▸ Selected passage
* * * * * * *
Consider another scenario. A young soldier in an armored vehicle travels along a dusty desert road in a war zone. Suddenly, an improvised explosive device (IED) explodes, flipping the vehicle. The blast sends him spinning into the air and crashing to the ground. Within minutes, a fellow soldier injects him with a drug that will protect his brain from the devastating effects of a traumatic brain injury (TBI).

These two scenarios may seem futuristic, but the research behind them is going on right now in the CU School of Medicine Pharmacology Department in the laboratory of Kim Heidenreich, PhD.

“It is so exciting to actually see your research have the potential to help society,” said Heidenreich. “It’s also a thrill to train young scientists who are so excited about what we are doing.”

Kim Heidenreich, PhD

Kim Heidenreich, PhD

Heidenreich and Corser-Jensen

 One second—a lifetime of consequences

At least 1.7 million American civilians suffer a TBI each year, most frequently from motor vehicle accidents, falls and sports injuries. As much as 20 percent of the 2.3 million troops deployed to Iraq and Afghanistan since 2001 have suffered a TBI after exposure to an IED. Although the initial injury might just take a second, the brain damage resulting from a TBI evolves over time—hours, days, years or a lifetime—and extends beyond the initial site of injury.
The multiple events that occur after the initial injury—including inflammation, brain swelling and death of brain cells—are collectively referred to as secondary brain injury. Secondary brain injury can lead to death and ultimately contributes to long-term physical, cognitive, behavioral and emotional impairments months to years after the TBI. TBI is known to increase the risk of developing epilepsy and Alzheimer’s disease (AD). More recently, there is evidence that repetitive TBI is associated with chronic traumatic encephalopathy, a neurodegenerative disorder with similarities to AD.

What if early intervention could minimize the consequences of secondary injury? In the past decades, clinical trials of potential treatments for secondary brain injury have left researchers disillusioned. But Heidenreich frequently uses the word “exciting” when she talks about a class of drugs called FLAP (5-Lipoxygenase-activating protein) inhibitors, which are being developed for use in treating asthma but might also be used either before or after a TBI to mitigate the seriousness of secondary injury.
* * * * * * *
▸ Parts of the exercise
- A) According to the passage on traumatic brain injury research, how many American civilians suffer a TBI each year?
- B) Continue the passage on traumatic brain injury research from the point where it stops.
* * * * * * *
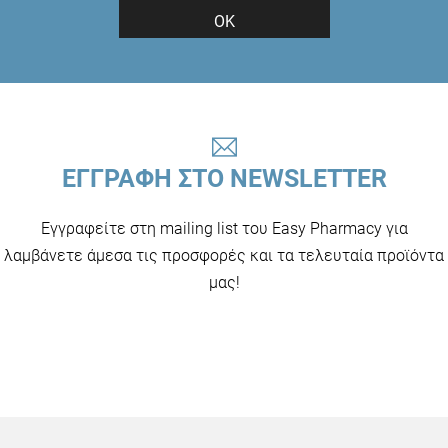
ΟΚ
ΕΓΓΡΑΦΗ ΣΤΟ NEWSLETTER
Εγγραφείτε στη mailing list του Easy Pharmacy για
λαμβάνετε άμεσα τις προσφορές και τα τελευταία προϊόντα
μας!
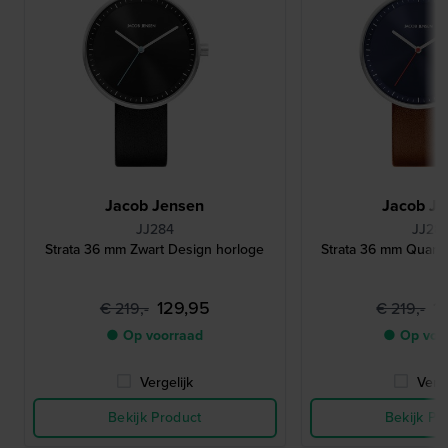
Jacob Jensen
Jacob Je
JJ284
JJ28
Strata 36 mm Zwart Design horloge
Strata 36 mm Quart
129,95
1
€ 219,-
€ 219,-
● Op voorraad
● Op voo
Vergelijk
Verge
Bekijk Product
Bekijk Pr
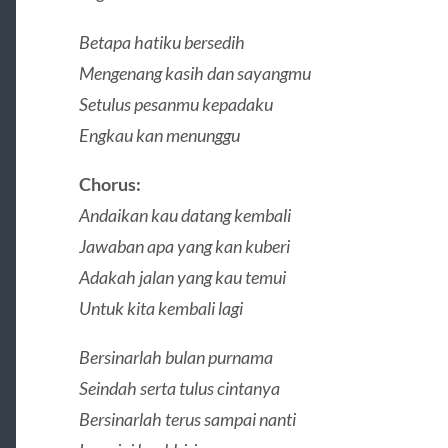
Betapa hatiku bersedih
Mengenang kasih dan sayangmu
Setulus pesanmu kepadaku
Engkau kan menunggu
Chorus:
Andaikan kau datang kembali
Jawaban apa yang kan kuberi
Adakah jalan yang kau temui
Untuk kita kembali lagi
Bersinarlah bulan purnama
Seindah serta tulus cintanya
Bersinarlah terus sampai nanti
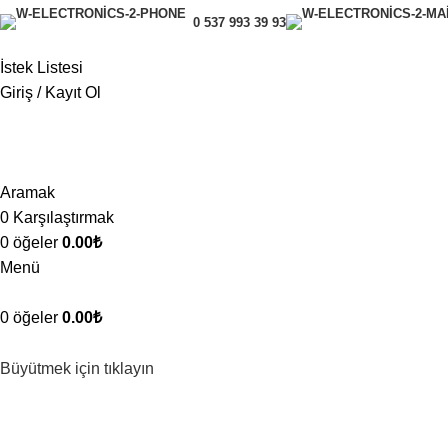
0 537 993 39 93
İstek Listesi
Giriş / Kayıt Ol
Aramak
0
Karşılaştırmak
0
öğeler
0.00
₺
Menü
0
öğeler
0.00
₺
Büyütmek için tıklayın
* * * * * * *
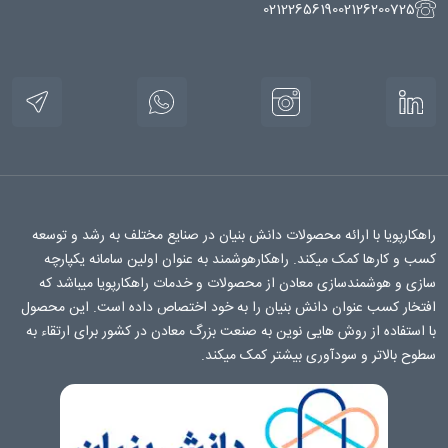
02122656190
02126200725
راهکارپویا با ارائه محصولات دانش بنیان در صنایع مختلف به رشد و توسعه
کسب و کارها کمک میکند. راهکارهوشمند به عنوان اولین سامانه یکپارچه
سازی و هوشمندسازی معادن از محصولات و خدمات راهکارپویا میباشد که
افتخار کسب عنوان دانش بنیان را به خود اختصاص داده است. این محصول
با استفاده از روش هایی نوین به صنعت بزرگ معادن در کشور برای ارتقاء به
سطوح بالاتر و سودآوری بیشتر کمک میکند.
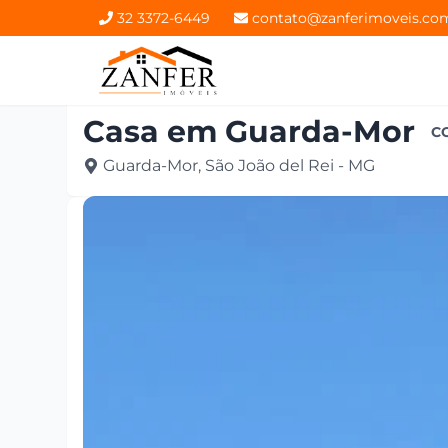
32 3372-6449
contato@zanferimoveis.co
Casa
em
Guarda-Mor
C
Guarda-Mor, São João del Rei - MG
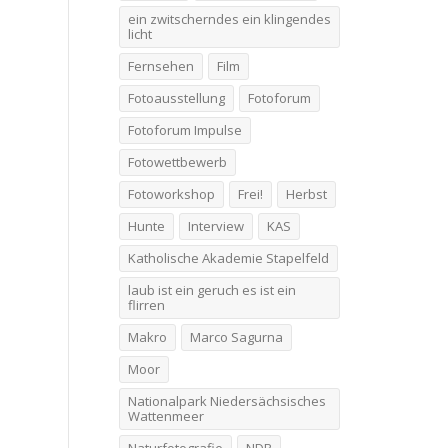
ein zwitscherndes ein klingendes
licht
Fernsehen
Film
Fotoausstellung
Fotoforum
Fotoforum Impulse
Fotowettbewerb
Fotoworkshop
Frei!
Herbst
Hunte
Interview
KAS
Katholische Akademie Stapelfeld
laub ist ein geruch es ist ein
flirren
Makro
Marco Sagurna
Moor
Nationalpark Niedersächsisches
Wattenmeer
* * * * * * *
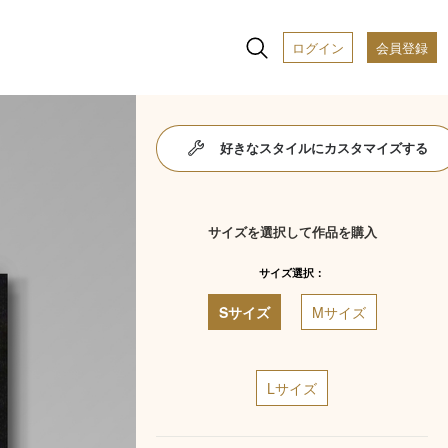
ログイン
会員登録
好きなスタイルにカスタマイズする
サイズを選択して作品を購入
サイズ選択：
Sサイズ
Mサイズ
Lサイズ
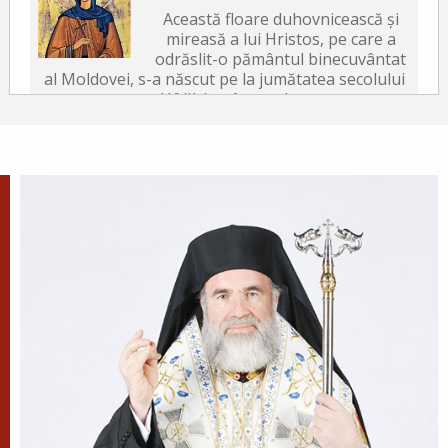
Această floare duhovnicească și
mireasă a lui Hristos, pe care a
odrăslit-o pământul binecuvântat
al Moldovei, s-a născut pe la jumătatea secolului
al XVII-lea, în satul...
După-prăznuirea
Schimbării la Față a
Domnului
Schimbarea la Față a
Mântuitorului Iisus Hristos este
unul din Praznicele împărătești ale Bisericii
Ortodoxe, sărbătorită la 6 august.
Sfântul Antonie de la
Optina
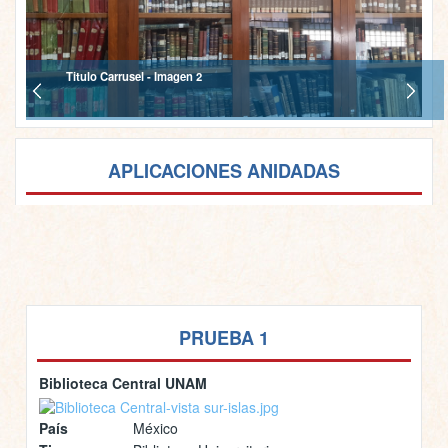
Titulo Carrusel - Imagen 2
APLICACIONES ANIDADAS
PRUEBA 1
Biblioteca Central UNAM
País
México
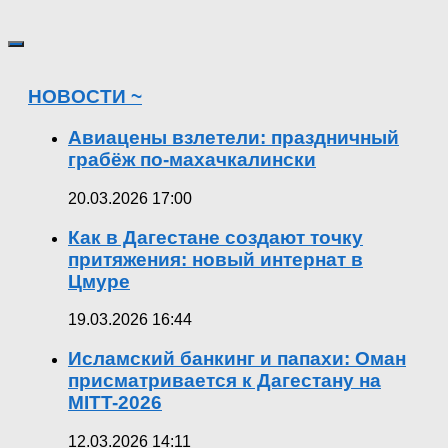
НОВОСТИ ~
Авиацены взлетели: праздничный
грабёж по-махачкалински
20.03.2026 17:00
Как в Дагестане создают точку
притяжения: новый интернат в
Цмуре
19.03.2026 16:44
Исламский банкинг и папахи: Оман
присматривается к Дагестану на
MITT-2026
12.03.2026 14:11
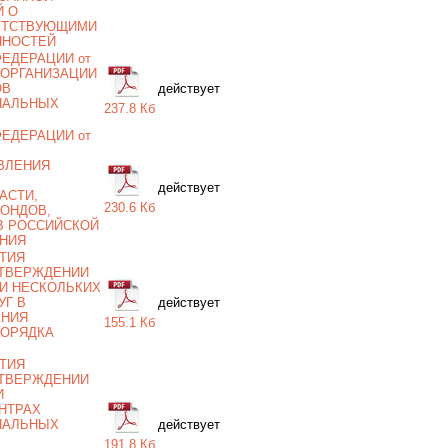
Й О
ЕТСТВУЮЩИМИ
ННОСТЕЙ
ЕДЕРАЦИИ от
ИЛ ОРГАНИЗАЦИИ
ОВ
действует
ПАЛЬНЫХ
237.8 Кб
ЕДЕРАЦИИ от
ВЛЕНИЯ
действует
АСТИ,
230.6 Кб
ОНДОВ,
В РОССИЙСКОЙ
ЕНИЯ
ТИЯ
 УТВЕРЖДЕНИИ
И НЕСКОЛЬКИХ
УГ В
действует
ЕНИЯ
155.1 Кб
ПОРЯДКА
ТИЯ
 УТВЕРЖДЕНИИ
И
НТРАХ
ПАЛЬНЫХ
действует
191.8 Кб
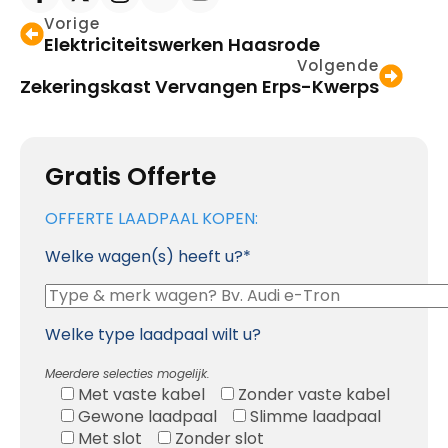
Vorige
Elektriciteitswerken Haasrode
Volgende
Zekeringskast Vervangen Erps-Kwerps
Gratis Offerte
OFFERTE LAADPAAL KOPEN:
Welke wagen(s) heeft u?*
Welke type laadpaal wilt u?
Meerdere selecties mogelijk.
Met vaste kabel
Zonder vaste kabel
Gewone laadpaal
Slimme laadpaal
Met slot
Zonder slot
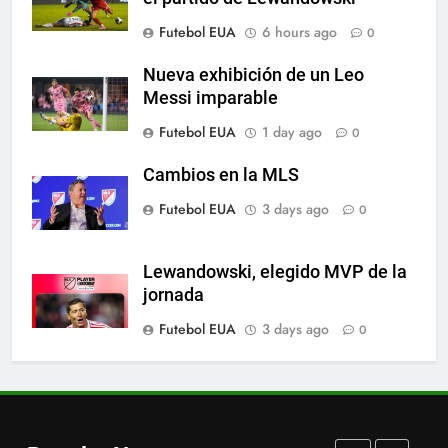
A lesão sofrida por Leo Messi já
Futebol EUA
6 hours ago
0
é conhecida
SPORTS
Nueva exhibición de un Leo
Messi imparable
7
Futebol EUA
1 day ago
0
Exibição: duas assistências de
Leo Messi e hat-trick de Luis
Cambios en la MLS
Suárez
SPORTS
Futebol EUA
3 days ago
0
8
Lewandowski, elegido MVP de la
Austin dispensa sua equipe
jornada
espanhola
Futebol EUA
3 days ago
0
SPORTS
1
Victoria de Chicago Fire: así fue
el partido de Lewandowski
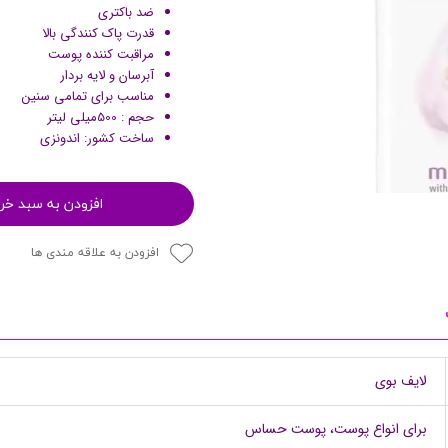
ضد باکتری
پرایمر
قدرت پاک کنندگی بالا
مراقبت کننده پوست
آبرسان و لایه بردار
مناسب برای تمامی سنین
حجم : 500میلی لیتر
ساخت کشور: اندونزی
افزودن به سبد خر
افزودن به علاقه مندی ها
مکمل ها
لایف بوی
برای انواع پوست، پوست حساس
* * * * * * *
▸ Results by task
- A) At least 1.7 million.

- B)
A Eureka moment

Heidenreich traces her current research back to a Eureka moment when a former graduate student, co-mentored with Robert Murphy, PhD, was investigating whether leukotrienes (small lipid molecules that contribute to inflammatory reactions in different parts of the body, including the lungs) could be made in the brain.

“The student discovered that an uninjured brain has no leukotrienes,” said Heidenreich, “but once the brain was injured and white blood cells infiltrated the brain, sure enough, the brain made leukotrienes.”
The next step was to figure out a way to block the leukotrienes from being created after a TBI. Researchers were already doing clinical trials with FLAP inhibitors to block leukotrienes during asthma attacks. Heidenreich’s research shows that the same class of drugs when administered before or after a TBI blocks leukotriene production and decreases secondary brain injury after TBI.
In short, treatments already being developed for asthma could lead to improved outcomes for victims of TBI.

Too simple?

To those who might think that it’s just too simplistic to think that individuals at high risk for TBI could take a preventive pill, Heidenreich has a straightforward answer: “The simplicity of the approach may, in fact, contribute to its success.”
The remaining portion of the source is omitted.